The government is in no rush to join Australia's demand that big online companies share encryption secrets with authorities.
Australia will raise the issue at a Five Eyes spy network meeting in Canada at the end of this month, saying governments need more technological weapons to battle terrorism.
British Prime Minister Theresa May called for greater regulation of the internet after the latest terror attack in London, in which eight people were killed and dozens injured.
She said the internet had become a breeding ground for extremist ideology and that cyberspace needed to be controlled in order to prevent terrorist attacks.
Australian Attorney General George Brandis said technology companies like Google and Facebook needed to cooperate more closely with governments - especially when it came to decoding encrypted communications.

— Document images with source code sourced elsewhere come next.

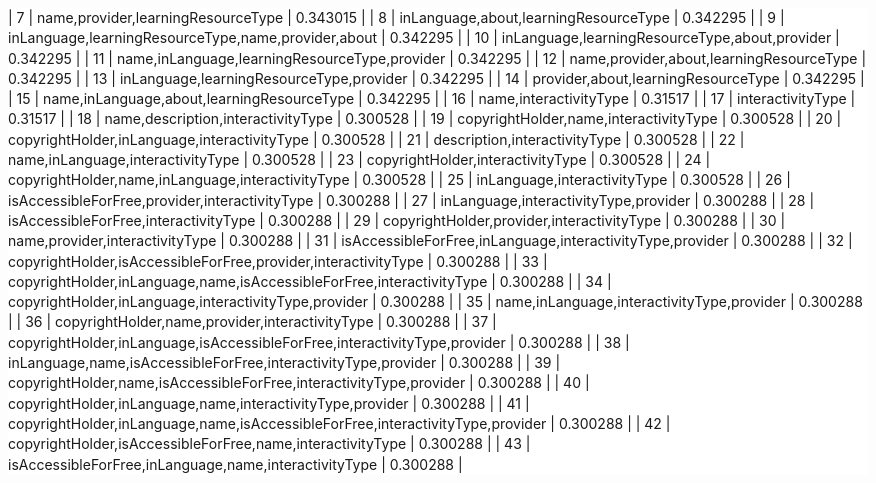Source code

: |  7 | name,provider,learningResourceType                                                      |  0.343015 |
|  8 | inLanguage,about,learningResourceType                                                   |  0.342295 |
|  9 | inLanguage,learningResourceType,name,provider,about                                     |  0.342295 |
| 10 | inLanguage,learningResourceType,about,provider                                          |  0.342295 |
| 11 | name,inLanguage,learningResourceType,provider                                           |  0.342295 |
| 12 | name,provider,about,learningResourceType                                                |  0.342295 |
| 13 | inLanguage,learningResourceType,provider                                                |  0.342295 |
| 14 | provider,about,learningResourceType                                                     |  0.342295 |
| 15 | name,inLanguage,about,learningResourceType                                              |  0.342295 |
| 16 | name,interactivityType                                                                  |  0.31517  |
| 17 | interactivityType                                                                       |  0.31517  |
| 18 | name,description,interactivityType                                                      |  0.300528 |
| 19 | copyrightHolder,name,interactivityType                                                  |  0.300528 |
| 20 | copyrightHolder,inLanguage,interactivityType                                            |  0.300528 |
| 21 | description,interactivityType                                                           |  0.300528 |
| 22 | name,inLanguage,interactivityType                                                       |  0.300528 |
| 23 | copyrightHolder,interactivityType                                                       |  0.300528 |
| 24 | copyrightHolder,name,inLanguage,interactivityType                                       |  0.300528 |
| 25 | inLanguage,interactivityType                                                            |  0.300528 |
| 26 | isAccessibleForFree,provider,interactivityType                                          |  0.300288 |
| 27 | inLanguage,interactivityType,provider                                                   |  0.300288 |
| 28 | isAccessibleForFree,interactivityType                                                   |  0.300288 |
| 29 | copyrightHolder,provider,interactivityType                                              |  0.300288 |
| 30 | name,provider,interactivityType                                                         |  0.300288 |
| 31 | isAccessibleForFree,inLanguage,interactivityType,provider                               |  0.300288 |
| 32 | copyrightHolder,isAccessibleForFree,provider,interactivityType                          |  0.300288 |
| 33 | copyrightHolder,inLanguage,name,isAccessibleForFree,interactivityType                   |  0.300288 |
| 34 | copyrightHolder,inLanguage,interactivityType,provider                                   |  0.300288 |
| 35 | name,inLanguage,interactivityType,provider                                              |  0.300288 |
| 36 | copyrightHolder,name,provider,interactivityType                                         |  0.300288 |
| 37 | copyrightHolder,inLanguage,isAccessibleForFree,interactivityType,provider               |  0.300288 |
| 38 | inLanguage,name,isAccessibleForFree,interactivityType,provider                          |  0.300288 |
| 39 | copyrightHolder,name,isAccessibleForFree,interactivityType,provider                     |  0.300288 |
| 40 | copyrightHolder,inLanguage,name,interactivityType,provider                              |  0.300288 |
| 41 | copyrightHolder,inLanguage,name,isAccessibleForFree,interactivityType,provider          |  0.300288 |
| 42 | copyrightHolder,isAccessibleForFree,name,interactivityType                              |  0.300288 |
| 43 | isAccessibleForFree,inLanguage,name,interactivityType                                   |  0.300288 |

He said the issue would be at the top of Australia's agenda when countries from the Five Eyes spying network meeting in Canada.
"The problem of ubiquitous encryption of communications and the responsibility of the private sector of the ISPs and the telcos and the device makers to be more proactive to afford the government more cooperation," he said.

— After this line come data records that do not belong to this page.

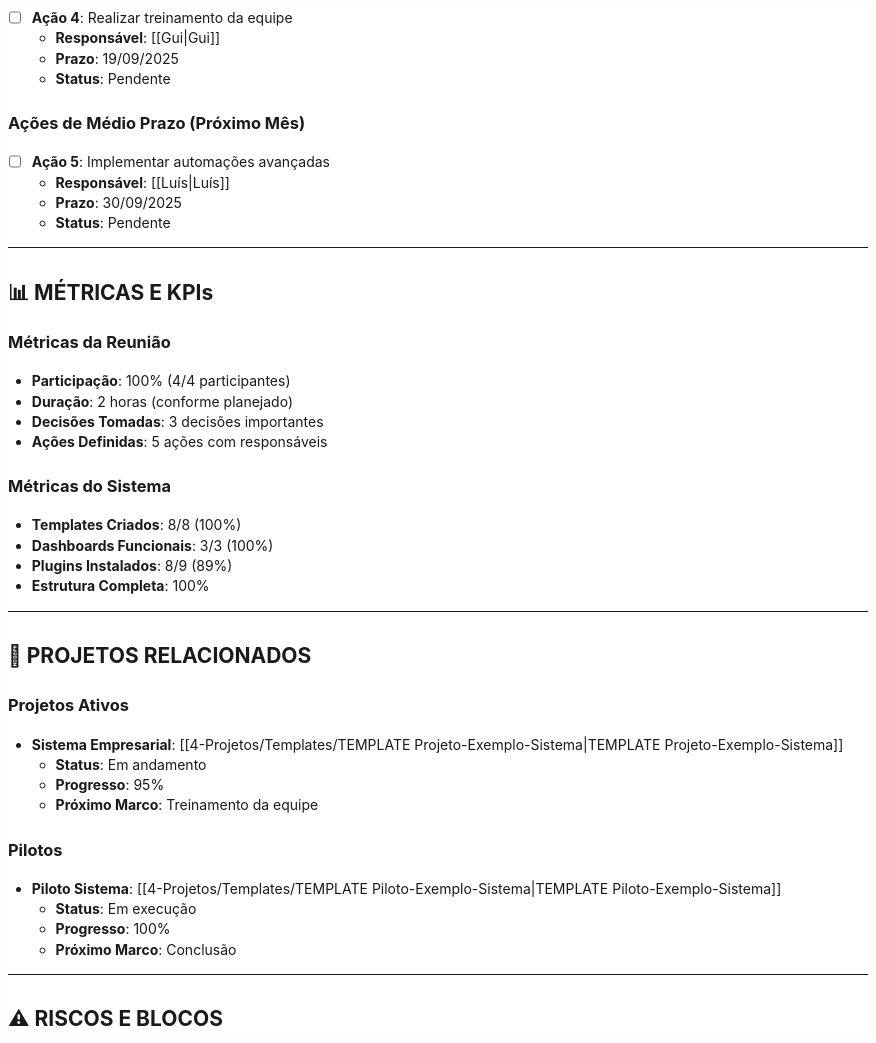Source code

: - [ ] **Ação 4**: Realizar treinamento da equipe
  - **Responsável**: [[Gui\|Gui]]
  - **Prazo**: 19/09/2025
  - **Status**: Pendente

### **Ações de Médio Prazo (Próximo Mês)**
- [ ] **Ação 5**: Implementar automações avançadas
  - **Responsável**: [[Luís\|Luís]]
  - **Prazo**: 30/09/2025
  - **Status**: Pendente

---

## 📊 **MÉTRICAS E KPIs**

### **Métricas da Reunião**
- **Participação**: 100% (4/4 participantes)
- **Duração**: 2 horas (conforme planejado)
- **Decisões Tomadas**: 3 decisões importantes
- **Ações Definidas**: 5 ações com responsáveis

### **Métricas do Sistema**
- **Templates Criados**: 8/8 (100%)
- **Dashboards Funcionais**: 3/3 (100%)
- **Plugins Instalados**: 8/9 (89%)
- **Estrutura Completa**: 100%

---

## 🔗 **PROJETOS RELACIONADOS**

### **Projetos Ativos**
- **Sistema Empresarial**: [[4-Projetos/Templates/TEMPLATE Projeto-Exemplo-Sistema\|TEMPLATE Projeto-Exemplo-Sistema]]
  - **Status**: Em andamento
  - **Progresso**: 95%
  - **Próximo Marco**: Treinamento da equipe

### **Pilotos**
- **Piloto Sistema**: [[4-Projetos/Templates/TEMPLATE Piloto-Exemplo-Sistema\|TEMPLATE Piloto-Exemplo-Sistema]]
  - **Status**: Em execução
  - **Progresso**: 100%
  - **Próximo Marco**: Conclusão

---

## ⚠️ **RISCOS E BLOCOS**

Prime Minister Bill English said coded communications were an obstacle in the fight against terrorism but they were not the biggest problem.
"I think it's important to keep it in context though - the underlying threat from terrorism comes from radicalisation and the communications are just one tool for people who may want to wreak havoc - but look, if they raise it we'll consider it."

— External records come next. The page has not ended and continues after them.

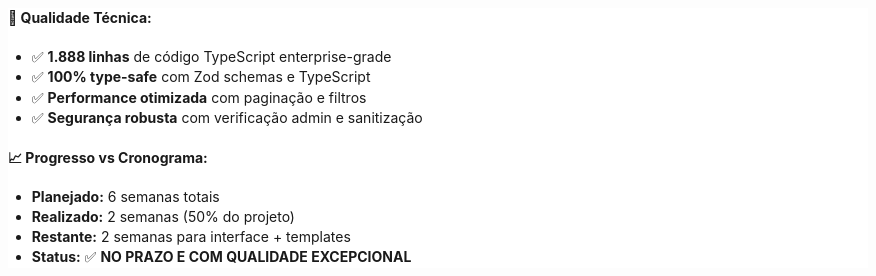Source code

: #### **🚀 Qualidade Técnica:**
- ✅ **1.888 linhas** de código TypeScript enterprise-grade
- ✅ **100% type-safe** com Zod schemas e TypeScript
- ✅ **Performance otimizada** com paginação e filtros
- ✅ **Segurança robusta** com verificação admin e sanitização

#### **📈 Progresso vs Cronograma:**
- **Planejado:** 6 semanas totais
- **Realizado:** 2 semanas (50% do projeto)
- **Restante:** 2 semanas para interface + templates
- **Status:** ✅ **NO PRAZO E COM QUALIDADE EXCEPCIONAL**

Mr English said there were two sides to the encryption debate.
"I think it's pretty well-rehearsed publicly that there's a trade-off here between people wanting privacy of their own communications on the one hand, and on the other hand it's a very useful tool for security services and police to catch bad people - and it's a pretty delicate balance."
Attorney General Chris Finlayson said he had never discussed encryption with New Zealand's spy agencies and would wait to see what happened at the Five Eyes meeting.
"But I'm not committing New Zealand to anything at the moment, which from my point of view is probably a very wise thing to do, because it would need to be the subject of a lot of discussion and we would have to make sure that everything we do is consistent with the rule of law."
Robert Ayson, a professor of Strategic Studies at Victoria University, said it was quite common for there to be calls for greater official powers in the wake of terrorist attacks.
But he said Five Eyes countries - the United States, Canada, Britain, Australia and New Zealand - would have to be careful.
"The UK and Australia have supported an open internet and have actually wanted to resist ideas from Russia and China about regulating the internet through treaty," Professor Ayson said.
"So they have to be very careful not to basically put themselves into a position where they and other partners are being seen to want to regulate the web too much."
InternetNZ chief executive Jordan Carter said most social media platforms already took a very proactive approach to detecting and shutting down illegal activity on their sites - but he could understand governments keeping the pressure on.
But he said tackling encryption raised other problems.
"And that's because encryption ... when it works has all sort of beneficial effects as well as some problems for national security issues.
"So if we want to live in a world where none of us can do online banking or share secure communications about business stuff or protect our intellectual property online because of the relatively narrow but important number of cases where we need to deal with terrorist problems, that's a tradeoff we wouldn't support making," Mr Carter said.
The Five Eyes meeting will take place in Ottawa at the end of the month.